Vinicius foi um apaixonado pelo Rio de Janeiro. Carioca de nascença, ele teve na cidade uma grande fonte de inspiração. Casou-se 9 vezes e todas essas paixões também lhe trouxeram à tona sua veia criativa. Viveu a vida amando as mulheres e dessas uniões teve um filho e várias filhas. Vindo de uma família de boêmios, foi criado na zona sul (onde hoje é nome de rua) e foi, entre os seus irmãos, o que teve a melhor educação. Costumava dizer que o whisky era um cachorro engarrafado - o melhor amigo que um homem poderia ter.

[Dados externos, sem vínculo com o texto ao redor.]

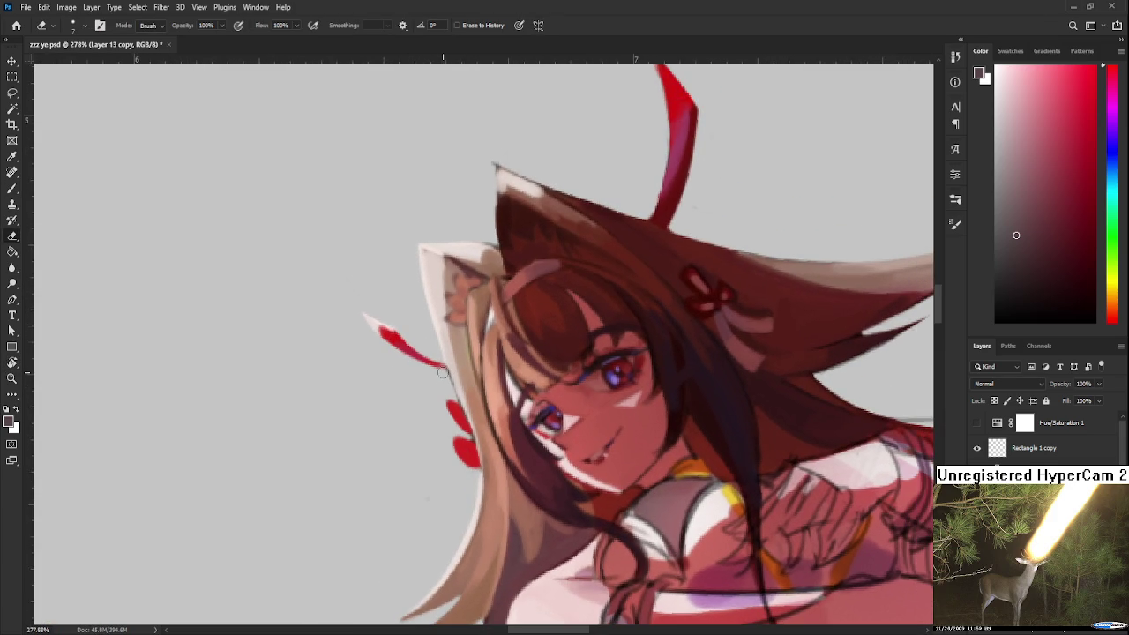
{"action": "key", "text": "b"}
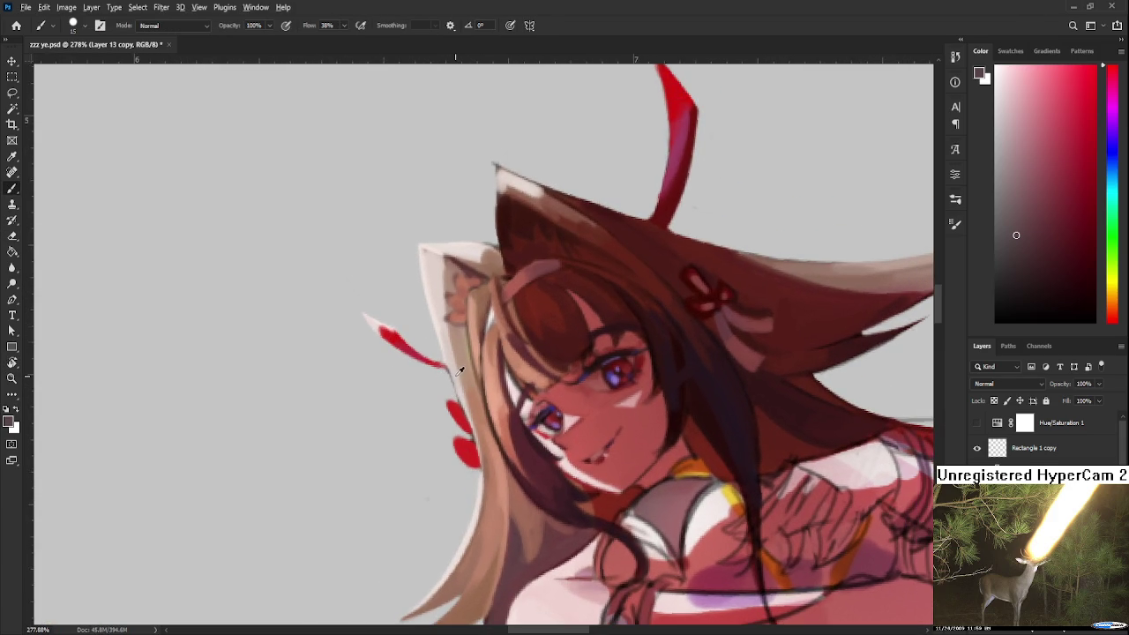
{"action": "left_click", "coordinate": [446, 356], "text": "alt"}
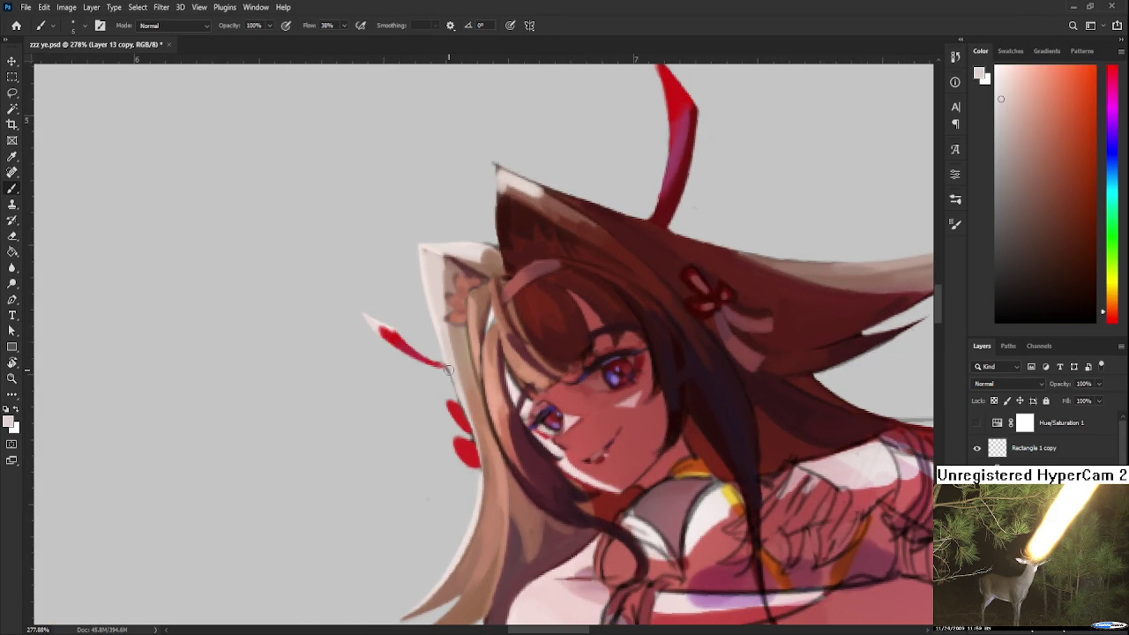
{"action": "left_click_drag", "start_coordinate": [446, 364], "coordinate": [457, 388]}
Pick a light pink from the Color panel and paint it over the lower red ornament.
{"action": "left_click", "coordinate": [462, 408], "text": "alt"}
{"action": "left_click_drag", "start_coordinate": [462, 409], "coordinate": [361, 414]}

Com tantas peculiaridades, o diretor Miguel Faria Jr. foi feliz em escolher pessoas da convivência do Vinicius para falar sobre a sua relação com ele. Ele fugiu do formato mais tradicional de um documentário criando um pocket show com apresentadores como seu esqueleto de sustentação. Os anfitriões contavam um pouco de sua vida, muitas vezes com passagens engraçadas, sempre de uma maneira muito descontraída. Miguel usou também fotos da vida do poeta e as pontuou com os poemas da época em que as escreveu. Entre os depoimentos dos amigos, vídeos caseiros e músicas, foram costuradas canções e declamações interpretadas por uma variedade de cantores.

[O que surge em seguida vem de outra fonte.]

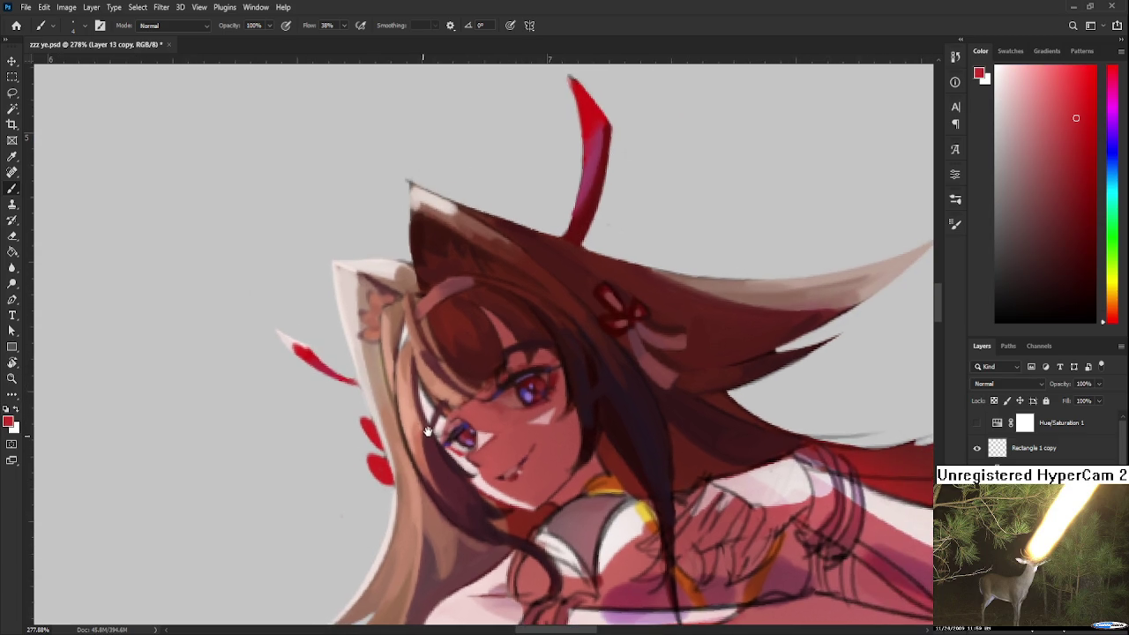
{"action": "key", "text": "e"}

Músicos como Adriana Calcanhotto, Olívia Byington, Mariana de Moraes, Zeca Pagodinho e Martinália cantaram suas músicas. A narrativa conta com as presenças de Chico Buarque, Caetano Veloso, Gilberto Gil, Tônia Carrero, Francis Hime, Miucha, Maria Betânia, Edu Lobo, Toquinho e muitos outros. Os atores escolhidos para interpretar passagens e textos do autor e de outros foram Ricardo Blat e Camila Morgado. Blat está magnífico, sua expressão corporal e seu olhar sustentam com enorme credibilidade os poemas declamados e as passagens da vida de Vinicius. Já Camila não consegue chegar tão longe. Ela parece meio perdida, artificial. Mas isso não diminui em nada a força do documentário de Faria.
Com uma edição primorosa que alterna humor e emoção, o longa não é ufanista ou piegas. Por mais que todos os fatos não tenham sido explorados ao extremo, o filme é um retrato merecido desse grande artista. Destaque para duas cenas antológicas: uma com Tom e Vinicius cantando completamente bêbados e falando de suas esposas e suas revoluções quando elas quebravam as garrafas de whisky; a outra é a comparação que Ferreira Goulart faz entre a obra de Vinicius e a de Beckett. Esse último poderá gerar polêmicas, mas é impossível não rir de declaração tão espirituosa.
Ao fim da projeção percebemos que Faria preferiu ater-se aos fatos, deixando as lendas de lado. E o que mais impressiona é o ritmo contagiante, bem no estilo bossa nova, da fita. Vinicius deve estar feliz.